Thursday, December 11, 2008

War Requiem

Derek Jarman Film Series at the SF MOMA
Saturday, December 06, 2008
Phyllis Wattis Theater
1:00 p.m.


I went to one of the last of SF MOMA's Derek Jarman screenings to see his War Requiem. Except for a prologue featuring the last appearance of Laurence Olivier, this is basically a music video of Benjamin Britten's War Requiem. The soundtrack is the 1963 Decca studio recording led by the composer himself.

The text of the War Requiem is a complicated interweaving of the traditional Latin text with poems of Wilfred Owen. Jarman illustrates each musical section with a scenario, which may be a dramatic scene relating to the text or a more abstract commentary. As in the other Jarman movies I've seen, there is a loose, episodic narrative framed by the death of the main character, in this case the poet Wilfred Owen himself. Tilda Swinton appears as a frontline nurse.

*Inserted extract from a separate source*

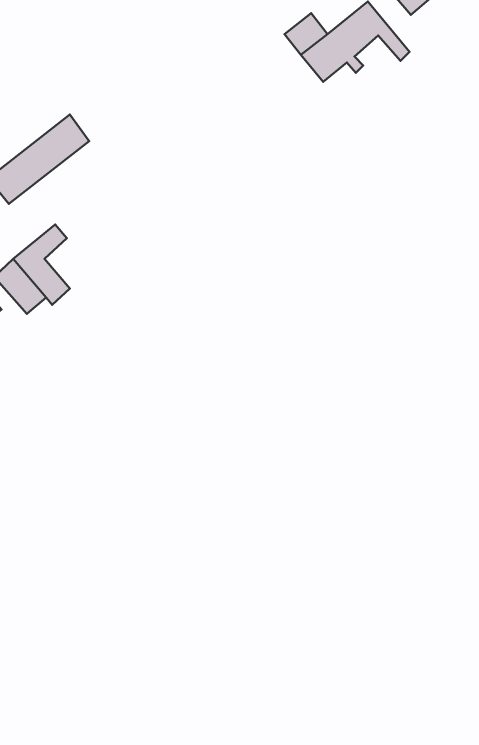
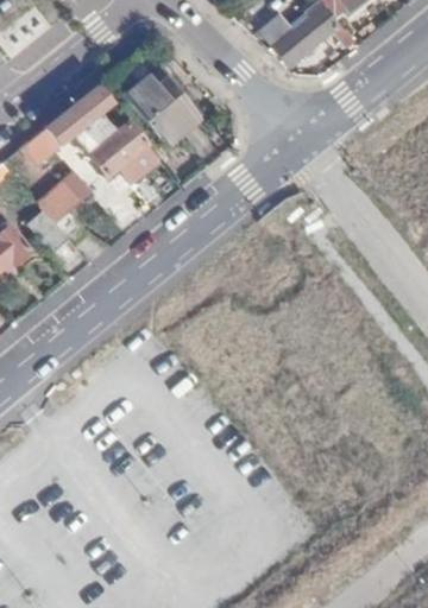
building: none -> [125,70,195,141]
building: none -> [89,124,151,182]

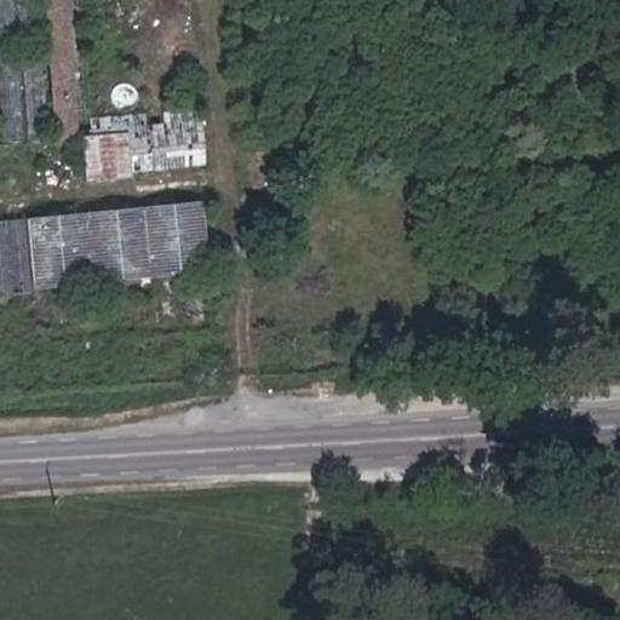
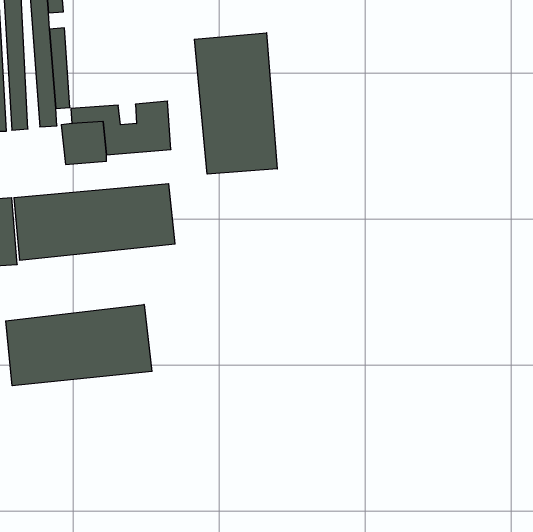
building: none -> [194,33,277,174]
building: none -> [6,304,152,386]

The opening Requiem aeternam includes a symbolic scene of the nurse mourning the young dead poet. She lets out what must be a piercing scream, her mouth open wide, but we only ever hear the musical sound track. A following segment depicts Owen & his friend in training, & it looks like a conventional flashback.

A detailed narrative accompanies the Dies irae. Owen comes upon an initially benign encounter between his friend & a German soldier. However it ends with Owen killing the German soldier who in turn kills the friend, who ends up impaled on a tangle of barbed wire. There are no innocent combatants here.

The climax of the Britten work is the Libera me. In the movie it is accompanied by a gory montage of documentary footage of war killings, climaxing with an atomic bomb explosion. The Strange Meeting section follows the poem closely. We see the dream in which Owen explores an underground chamber & meets the German soldier he killed.

The final chorus is illustrated by Christian iconography & a recreation of the Piero della Francesca painting of the Resurrection of Christ. It's quite a literal depiction of the text. The tone is somber, reverential & ritualistic.

The movie is an interesting experiment. I feel that Jarman is always admirably respectful of the meaning & intent of the Britten work. Jarman has his own very artificial & idiosyncratic aesthetic, but he is at least always true to his own style, & I always feel that he has thought things through. At the same time I find it hard to imagine that he is anything more than a marginal artistic figure now. There were about 25 of us at the museum showing, & I none of the other screenings I went to seemed that much more enthusiastically attended.